[Data entries]
——
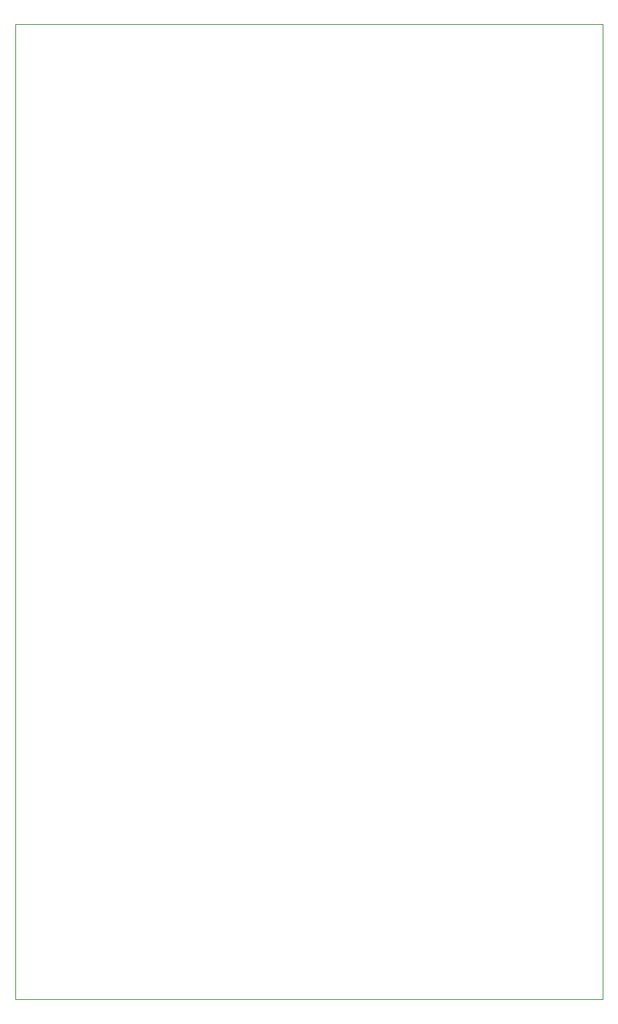
<source format=gbr>
%TF.GenerationSoftware,KiCad,Pcbnew,(6.0.2)*%
%TF.CreationDate,2022-10-25T13:29:22-07:00*%
%TF.ProjectId,cwaz_lpf,6377617a-5f6c-4706-962e-6b696361645f,rev?*%
%TF.SameCoordinates,Original*%
%TF.FileFunction,Profile,NP*%
%FSLAX46Y46*%
G04 Gerber Fmt 4.6, Leading zero omitted, Abs format (unit mm)*
G04 Created by KiCad (PCBNEW (6.0.2)) date 2022-10-25 13:29:22*
%MOMM*%
%LPD*%
G01*
G04 APERTURE LIST*
%TA.AperFunction,Profile*%
%ADD10C,0.100000*%
%TD*%
G04 APERTURE END LIST*
D10*
X79100000Y-40000000D02*
X147300000Y-40000000D01*
X147300000Y-40000000D02*
X147300000Y-153000000D01*
X147300000Y-153000000D02*
X79100000Y-153000000D01*
X79100000Y-153000000D02*
X79100000Y-40000000D01*
M02*

</source>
——
Task goal
Without including any picture, retype the entries exactly.

Reply to the task
<source format=gbr>
%TF.GenerationSoftware,KiCad,Pcbnew,(6.0.2)*%
%TF.CreationDate,2022-10-25T13:29:22-07:00*%
%TF.ProjectId,cwaz_lpf,6377617a-5f6c-4706-962e-6b696361645f,rev?*%
%TF.SameCoordinates,Original*%
%TF.FileFunction,Profile,NP*%
%FSLAX46Y46*%
G04 Gerber Fmt 4.6, Leading zero omitted, Abs format (unit mm)*
G04 Created by KiCad (PCBNEW (6.0.2)) date 2022-10-25 13:29:22*
%MOMM*%
%LPD*%
G01*
G04 APERTURE LIST*
%TA.AperFunction,Profile*%
%ADD10C,0.100000*%
%TD*%
G04 APERTURE END LIST*
D10*
X79100000Y-40000000D02*
X147300000Y-40000000D01*
X147300000Y-40000000D02*
X147300000Y-153000000D01*
X147300000Y-153000000D02*
X79100000Y-153000000D01*
X79100000Y-153000000D02*
X79100000Y-40000000D01*
M02*

</source>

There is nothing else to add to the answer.